Par tes attitudes et tes propos, tu nous as donné un sens moral profond, fondé sur tes croyances religieuses solides. La foi en Dieu ne t’a jamais fait défaut, la pratique de la religion catholique a été une constante. Tu aimais vérifier l’état de notre pratique religieuse : tu me demandais périodiquement la date de ma dernière confession et je te répondais, sans que ma réponse te satisfasse, que c’était une affaire entre mon confesseur et moi ! Tu as contribué à la conversion de Papa à la religion catholique. Ce qui nous a permis, à nous, vos enfants, d’assister au baptême de notre père après que lui eût assisté à nos baptêmes !
Tu nous as appris à détester les personnages immoraux, les fortunes mal gagnées. Tu expulsais verbalement les marchands du Temple.
Tu nous as appris à respecter l’autre, si possible à l’aider, surtout lorsqu’il est plus faible. Tu as bien intégré dans tes actes et tes paroles l’enseignement du Christ. C’est toute une morale du devoir que tu nous as transmise.
J’ai un grand souvenir. Un matin, tôt, alors que j’avais 7 ou 8 ans, tu m’as emmené dans le Parc de Versailles, après une nuit de neige. Il n’y avait personne. Seuls toi et moi. C’était comme un rêve. La sérénité. Le bonheur : une maman qui t’aime, que tu aimes, dans un paysage silencieux rendu vierge par un manteau blanc. La re-création du monde. Seuls bruits : nos pas et le chant des corbeaux … Tout était beau. Le paradis. J’espère que là où tu trouves maintenant, c’est aussi beau et que tu y côtoies ceux qui t’aiment et que tu as aimés.
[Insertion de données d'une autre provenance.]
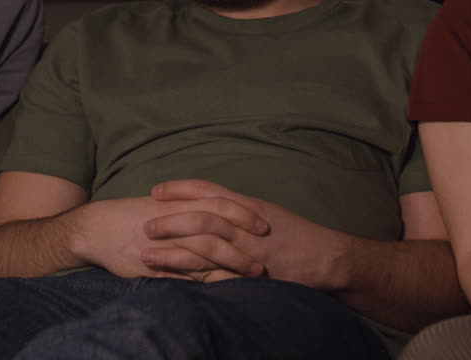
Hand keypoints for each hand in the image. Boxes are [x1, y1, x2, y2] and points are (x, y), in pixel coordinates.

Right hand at [71, 195, 268, 279]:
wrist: (97, 228)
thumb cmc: (133, 215)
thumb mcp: (163, 203)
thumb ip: (189, 205)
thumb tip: (219, 209)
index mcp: (180, 202)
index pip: (220, 203)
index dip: (243, 213)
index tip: (264, 223)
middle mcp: (175, 220)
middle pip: (218, 229)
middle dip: (243, 244)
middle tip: (263, 255)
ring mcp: (166, 243)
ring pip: (206, 253)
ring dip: (232, 264)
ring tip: (252, 274)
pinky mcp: (156, 264)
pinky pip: (187, 275)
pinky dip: (208, 281)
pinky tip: (225, 287)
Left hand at [149, 180, 346, 288]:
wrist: (325, 259)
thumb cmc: (296, 235)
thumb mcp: (266, 213)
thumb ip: (238, 210)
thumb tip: (211, 205)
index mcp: (248, 207)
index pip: (209, 192)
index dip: (181, 189)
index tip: (157, 190)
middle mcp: (246, 226)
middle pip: (201, 217)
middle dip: (170, 220)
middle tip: (144, 224)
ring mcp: (247, 252)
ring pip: (202, 248)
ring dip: (171, 252)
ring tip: (145, 254)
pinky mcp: (247, 276)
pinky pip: (212, 277)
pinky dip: (187, 278)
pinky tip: (167, 280)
Pour tout ce que tu nous as apporté et donné, merci, chère Maman, chère Mamikam (comme t’appellent tes 5 petits-enfants), chère Piry-Baba (en hongrois : Piry ma Poupée) comme je t’appelais parfois, affectueusement, mais pour te taquiner en dépassant les limites du respect.
Au revoir, en espérant cependant que ce soit le plus tard possible afin d’avoir le temps de profiter de la vie et de remplir nos missions sur Terre.